TASK REQUIREMENTS.
1. Name the three things that, according to the essay excerpt on landscape art, the American landscape offered and the European one could not.
2. Pick up the essay excerpt on landscape art after its final sentence and continue it.

SOURCE DOCUMENT.
--- BEGIN ---
What America landscape offered which European could not was pluralistic sociality, large scale industrialization, and urbanization. Though still agrarian mid-19th century by 1890’s transformation of such was underway of the geographical scape. On a grander scheme the real conflict and tensions were competing ideologies of feudalism verses capitalism. (XVI) These models of social organization pose similar yet differing results. On the one hand, they are both focus on material production; however, where they differ feudalism’s goal is to produce wealth for a few while capitalism provides wealth for the masses. It is in this historical context transitioning to a capitalistic economy which American landscape painting find its unique place and character distinguishing itself from all other. The vastness of North American continent and the opportunities afforded to explore the new space provided the foundation for economic growth. Artist were commissioned to paint remote place which in turn a viewing public with their newly formed disposable income could be enticed to visit.

Thomas Moran Tutt'Art@
Thomas Moran Tutt’Art@

Thomas Moran (1837-1926) Tutt’ (Hudson River School)


Thus, we conclude that painting and photography are the specifics of this essay but must insist mirroring their interconnectedness to the geography and architectural to provide a full and comprehensive illusion.

Considering my own interest in landscape and it consecutiveness to outdoor endurance activity there seems to be a long history of arts and sports, The Olympic Games were instituted in 776 B.C.E. One must conclude that during this Geometric age such endurance activity was already quite well established as already evidenced during the Mycenaean period with its “primitive spirit of rivalry”. (15) Still earlier evidence date to the Egyptians in the second millennium B.C.E with archeologist finding wall paintings and reliefs. There depictions reveal a sociality of the sporting activity by multiple social class functioning as entertainment. Representation of these events are preserved as visual works of landscape while not limited in category. Architectural landscape form reveal in many ways the intentional design of place some surviving to the present day such as Valley of the Olympia including the Alpheios.
--- END ---
RAW DATA.
--- BEGIN ---
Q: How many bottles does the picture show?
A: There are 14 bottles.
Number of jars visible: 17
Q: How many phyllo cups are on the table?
--- END ---
RESPONSES PER TASK.
1. pluralistic sociality, large scale industrialization, urbanization

2.
Valley of the Olympia

A purview from a historical perspective is still found utility in works of art throughout the centuries and within this tradition I place my own body of work as a conceptual narrative.

The Olympia event of ancient Greece are recorded in the historical landscape of the space and the visual images created by artist for the conceptual appeal of the populist. Subjectivity they evidence an intensity of training, diet and commitment (thus a social/economic/political commitment by inference) by the participating athletics as a communicative medium to promote the sport and solicit interest from others.


Diomedes, Museo Archeologico and Scene of horse, Paris, Musee du Lourel

As an endurance athlete, I place my body of work within a similar scope contextualized by idea and conceptuality of subject. Examination of specific ideas, subjects and intentionality might take on the following characteristic. Beyond the more obvious consideration such as being a competitive cyclist and much of my current work explores Rail/Trail recreations space. It purports a social/economic/life-style/environmental/political and deliberative feministic skew. I try to convey intentionality in my work and presence of place. Intentionality because it exposes a lifestyle and social reality not advantaged by most people utilized for healthy life-style activity; also, environment concern finding new clean non-polluting activity from once industrialized rail beds. The conversion of these rail beds involve political will and economic funding in the interest of the public. Thus, these efforts are inclusive of all persons, free use and open to all.

The current body of work is not limited to the previous stated intentional and visual observations but within the depth of viewing experience is a passion to express a spiritual dimension. Though my work may not reveal an obvious religious quality to the contrary in a subtler way it intentionally is presented to express a natural setting of a divine essence by an omnipresent eternal creator. It is within the landscape a creator personification and handy work of divine formation is assimilated by a sensory awareness offered to enquiring souls. Here with is religious art. While I acquiesce that one might need a predisposition of faith in an eternal creator to acquire such a conclusion I strive that even the agnostic or atheist will still experience an impassionate outdoors’s point of view presence in the viewing experience.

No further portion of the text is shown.